Sosial(rebowagen.com)– Sanggar Lumbung Kawruh berada di Padukuhan Ngurak-Urak, Kalurahan Petir, Kapanewon Rongkop, Gunungkidul. Sanggar ini diinisiasi oleh Mas Ribut, atau biasa disapa Ribut Eugh, sebagai wadah atau sarana untuk ‘sinau sareng-sareng’ (belajar bersama-sama). Membangun tempat seperti sanggar tentu tidaklah mudah. Apalagi jika tujuan awalnya hanya sekedar untuk bisa mengakses atau mendapat program bantuan. Sanggar yang diinisiasi Mas Ribut pada tahun 2014 ini adalah implementasi dari kesadaran personal dirinya, atau bisa disebut lahir secara organik.
Dalam suka duka perjalanan selama hampir satu dekade, Mas Ribut mampu menjadikan Sanggar Lumbung Kawruh sebagai tempat pemberdayaan yang cukup dikenal di Gunungkidul. Lantas, apa rahasianya? Berikut sekelumit cerita catatan perjalanan saat aku berkesemapatan ngobrol dengan pengasuh Sanggar Lumbung Kawruh yang bernama lengkap Ribut Subronto. Sosok pria nyentrik yang kemudian aku panggil Mas Ribut.
Sebagian besar masyarakat memahami sanggar sebagai tempat yang digunakan oleh suatu komunitas atau sekumpulan orang untuk melakukan suatu kegiatan. Biasanya identik dengan kegiatan belajar untuk mengembangkan ilmu atau bidang tertentu. Misalnya, sanggar tari, sanggar lukis, sanggar musik, dan lain sebagainya. Sanggar juga bisa diartikan sebagai tempatnya para seniman untuk menciptakan serta mengembangkan kreativitas dan ide-ide dalam berbagai bidang.
Jika berbicara tentang lumbung, yang terlintas di pikiranku adalah tempat penyimpanan padi atau hasil panen lainnya sebagai cadangan makanan untuk waktu yang akan datang. Lumbung pangan seperti ini biasanya masih banyak ditemui di desa-desa, baik itu dikelola secara individu maupun kelompok. Kemudian, kawruh berasal dari bahasa jawa, dari kata dasar ‘wruh’ berarti ‘melihat’ atau ‘tahu’. Kawruh bermakna ‘ngelmu’ (ilmu), ‘pengetahuan’ terutama berhubungan dengan hal falsafah atau kebudayaan.

Tindakan yang Diperlukan:
1/ Terjemahkan ke dalam bahasa Inggris kalimat dari teks tentang Sanggar Lumbung Kawruh ini: "Sebagian besar masyarakat memahami sanggar sebagai tempat yang digunakan oleh suatu komunitas atau sekumpulan orang untuk melakukan suatu kegiatan."
2/ Kutip tanpa perubahan bagian teks tentang Sanggar Lumbung Kawruh yang dimulai pada kata-kata yang memuat "Sebagian besar masyarakat" dan berhenti setelah kata-kata "dalam berbagai bidang.".

Baris yang Diberikan:
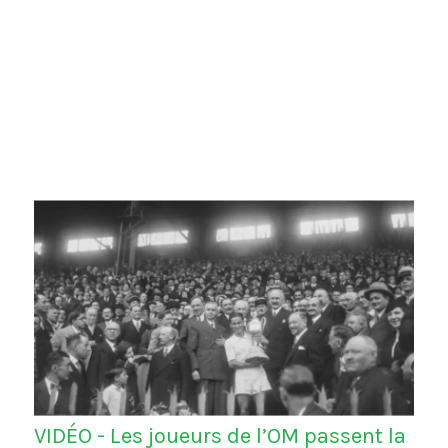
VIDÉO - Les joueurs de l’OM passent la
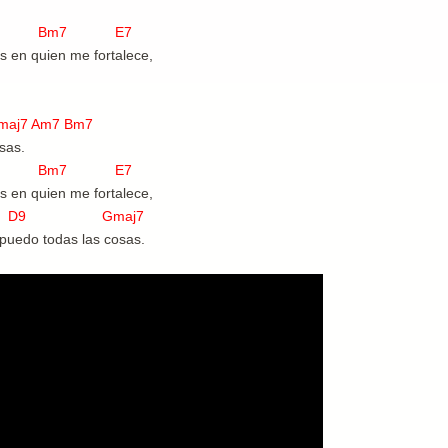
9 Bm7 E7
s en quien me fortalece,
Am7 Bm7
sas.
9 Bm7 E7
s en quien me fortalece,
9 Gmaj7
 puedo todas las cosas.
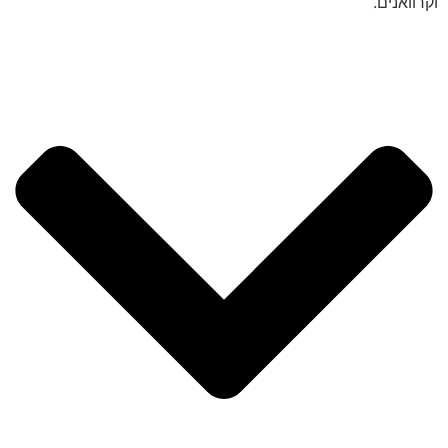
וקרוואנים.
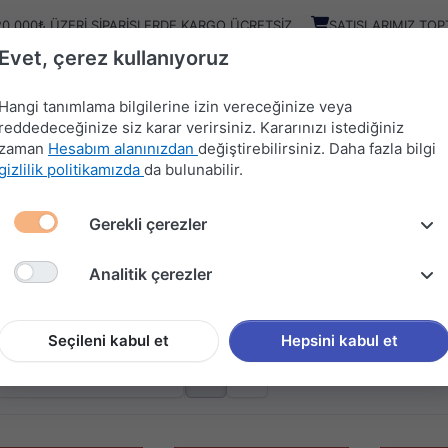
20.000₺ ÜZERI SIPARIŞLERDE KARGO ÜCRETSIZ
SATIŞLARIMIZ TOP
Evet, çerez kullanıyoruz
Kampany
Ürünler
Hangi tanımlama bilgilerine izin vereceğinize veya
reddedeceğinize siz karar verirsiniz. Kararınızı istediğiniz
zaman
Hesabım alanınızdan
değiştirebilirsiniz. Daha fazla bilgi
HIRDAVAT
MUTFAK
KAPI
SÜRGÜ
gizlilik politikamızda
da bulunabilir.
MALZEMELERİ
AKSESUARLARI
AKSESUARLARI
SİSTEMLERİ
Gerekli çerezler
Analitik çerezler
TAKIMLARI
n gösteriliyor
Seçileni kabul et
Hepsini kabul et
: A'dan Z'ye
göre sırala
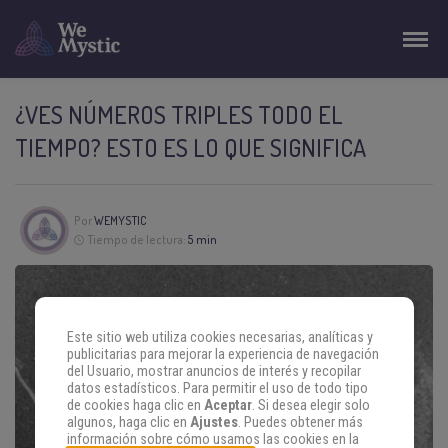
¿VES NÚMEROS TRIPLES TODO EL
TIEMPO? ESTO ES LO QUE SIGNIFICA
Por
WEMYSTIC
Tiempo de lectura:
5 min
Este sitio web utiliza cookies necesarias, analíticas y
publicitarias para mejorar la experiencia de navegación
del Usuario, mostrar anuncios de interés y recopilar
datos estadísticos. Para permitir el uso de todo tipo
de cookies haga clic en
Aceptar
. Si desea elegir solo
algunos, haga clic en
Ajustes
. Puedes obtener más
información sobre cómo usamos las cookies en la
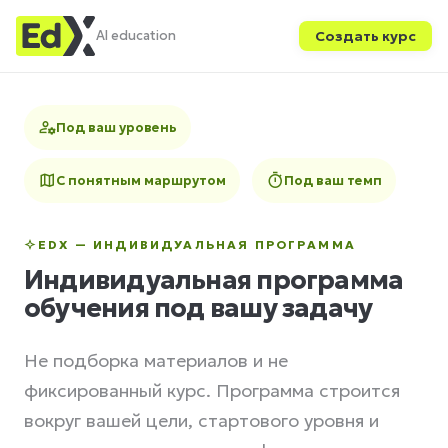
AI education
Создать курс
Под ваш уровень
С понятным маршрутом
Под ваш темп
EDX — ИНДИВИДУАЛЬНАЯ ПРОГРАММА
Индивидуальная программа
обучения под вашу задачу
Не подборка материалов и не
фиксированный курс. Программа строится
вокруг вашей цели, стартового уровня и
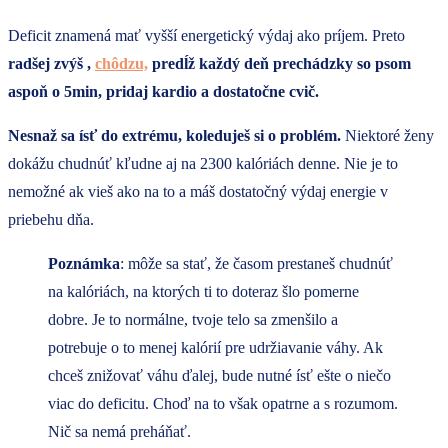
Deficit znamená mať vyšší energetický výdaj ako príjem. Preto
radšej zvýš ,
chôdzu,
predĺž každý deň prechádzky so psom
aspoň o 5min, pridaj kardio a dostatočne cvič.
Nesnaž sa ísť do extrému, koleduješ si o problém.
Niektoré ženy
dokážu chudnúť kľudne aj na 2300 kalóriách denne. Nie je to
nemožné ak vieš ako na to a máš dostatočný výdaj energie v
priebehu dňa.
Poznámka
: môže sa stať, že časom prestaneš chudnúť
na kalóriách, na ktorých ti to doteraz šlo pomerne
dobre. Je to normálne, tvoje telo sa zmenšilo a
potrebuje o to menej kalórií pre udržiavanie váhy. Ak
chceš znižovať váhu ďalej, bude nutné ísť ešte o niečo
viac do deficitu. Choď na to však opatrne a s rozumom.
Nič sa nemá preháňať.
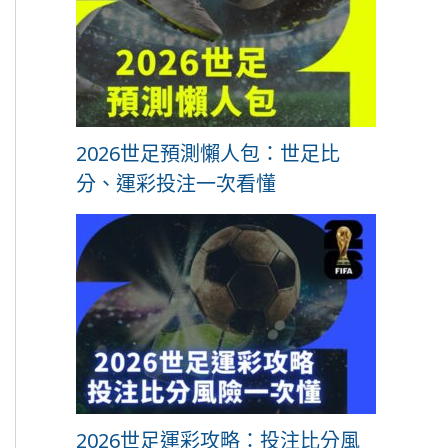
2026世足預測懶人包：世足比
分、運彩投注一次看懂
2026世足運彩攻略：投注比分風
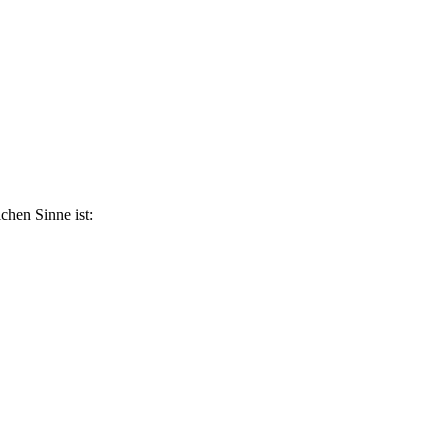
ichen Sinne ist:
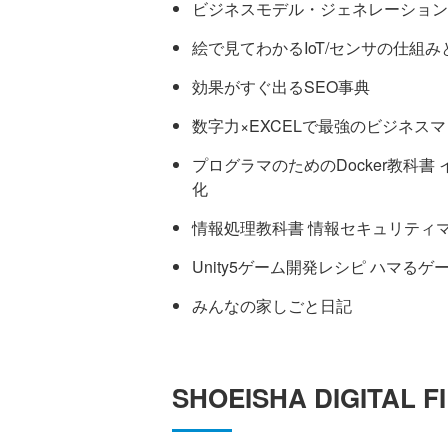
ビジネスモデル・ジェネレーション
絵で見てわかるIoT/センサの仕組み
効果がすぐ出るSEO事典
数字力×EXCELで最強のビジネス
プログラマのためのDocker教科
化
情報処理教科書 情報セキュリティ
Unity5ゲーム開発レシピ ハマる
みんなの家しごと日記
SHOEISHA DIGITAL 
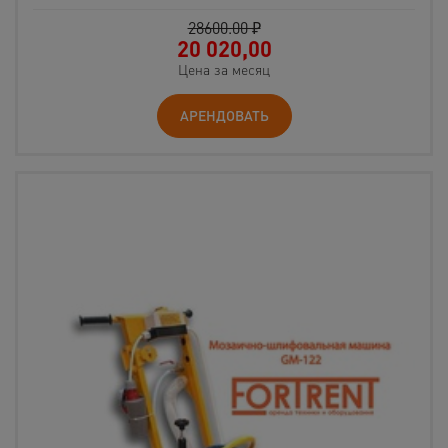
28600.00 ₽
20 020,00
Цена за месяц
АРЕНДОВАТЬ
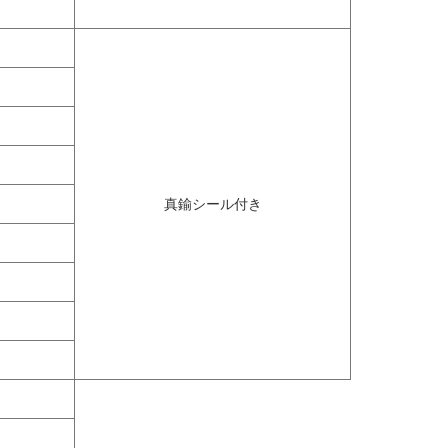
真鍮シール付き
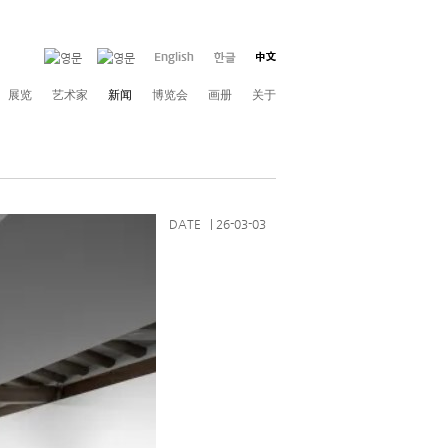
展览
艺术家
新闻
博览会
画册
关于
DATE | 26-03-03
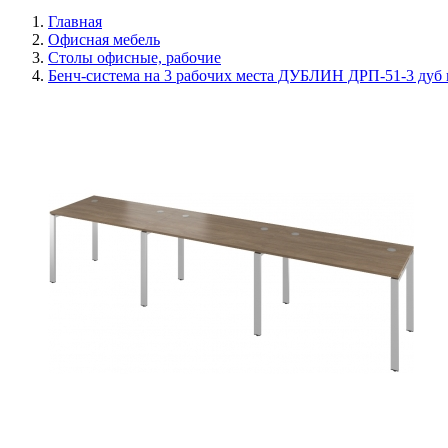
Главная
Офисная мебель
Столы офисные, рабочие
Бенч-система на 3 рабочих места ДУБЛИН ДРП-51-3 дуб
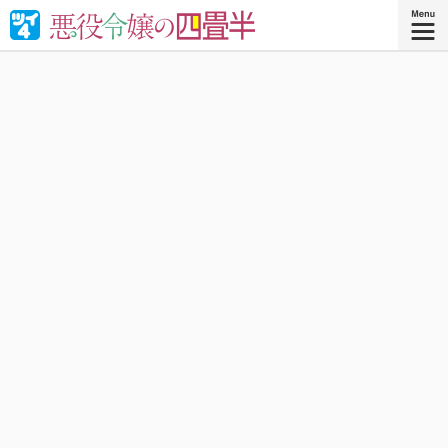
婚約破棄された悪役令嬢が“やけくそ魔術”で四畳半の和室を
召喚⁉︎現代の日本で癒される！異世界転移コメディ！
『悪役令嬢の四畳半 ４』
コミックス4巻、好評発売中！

Kumpulan Jawaban:
1/ Most people understand a studio as a place used by a community or a group of people to carry out an activity.

2/
Sebagian besar masyarakat memahami sanggar sebagai tempat yang digunakan oleh suatu komunitas atau sekumpulan orang untuk melakukan suatu kegiatan. Biasanya identik dengan kegiatan belajar untuk mengembangkan ilmu atau bidang tertentu. Misalnya, sanggar tari, sanggar lukis, sanggar musik, dan lain sebagainya. Sanggar juga bisa diartikan sebagai tempatnya para seniman untuk menciptakan serta mengembangkan kreativitas dan ide-ide dalam berbagai bidang.